Gravity acts in a way similar to electromagnetic forces - and is similarly well or poorly understood. Gravity (in general relativity) can be modeled as a curvature of spacetime, where objects travel in "straight" lines in the curved space. (think of two people walking "north" on the Earth, eventually finding themselves "attracted" to each other as they reach the north pole. (using an analogy from the MTW Gravitation book)
Gravity, like electromagnetism can also be described in a quantum mechanical sense as the exchange of particles (gravitons). This model gives exactly the same answers as general relativity in all situations we are currently able to measure. Both spacetime curvature and exchange of gravitons models run into problems at extremely high energies and short distances, but those conditions are far beyond any existing experimental evidence.
Gravity is an extremely weak force, the only reason its significant is that unlike electromagnetism the are no negative masses, so the vast number of atoms in the earth all add their tiny gravitational forces together to produce the gravity we observe. The extreme weakness of gravity is why we can't directly manipulate it except by moving masses around.
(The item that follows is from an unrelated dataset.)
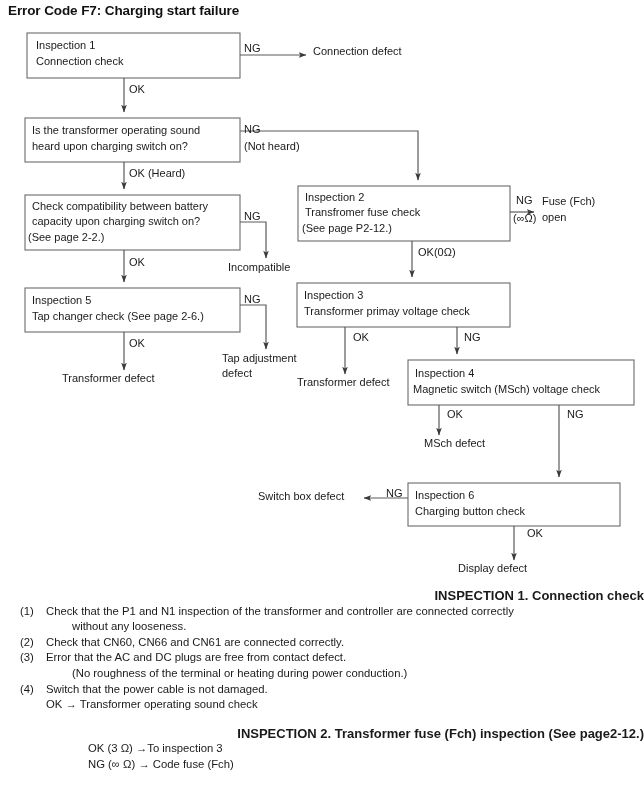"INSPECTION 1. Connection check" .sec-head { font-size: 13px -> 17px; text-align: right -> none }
In electromagnetism we can observe the "field" that conveys the force - we can directly measure electromagnetic radiation. Recently scientists did the same for gravity, by measuring gravitational radiation. (see LIGO) Because gravity is such a weak force, its an extremely difficult measurement, but the results are now clear.
The original big bang is still mysterious. Lots of smart people thinking about it, but "why" the universe appeared is not known. Its possible that its not even a meaningful question - maybe its like asking "why" there is a north pole, where did it come from? In general though "why" questions can get into deep water of philosophy of science. Mostly science has to be based on making testable theories and then testing them.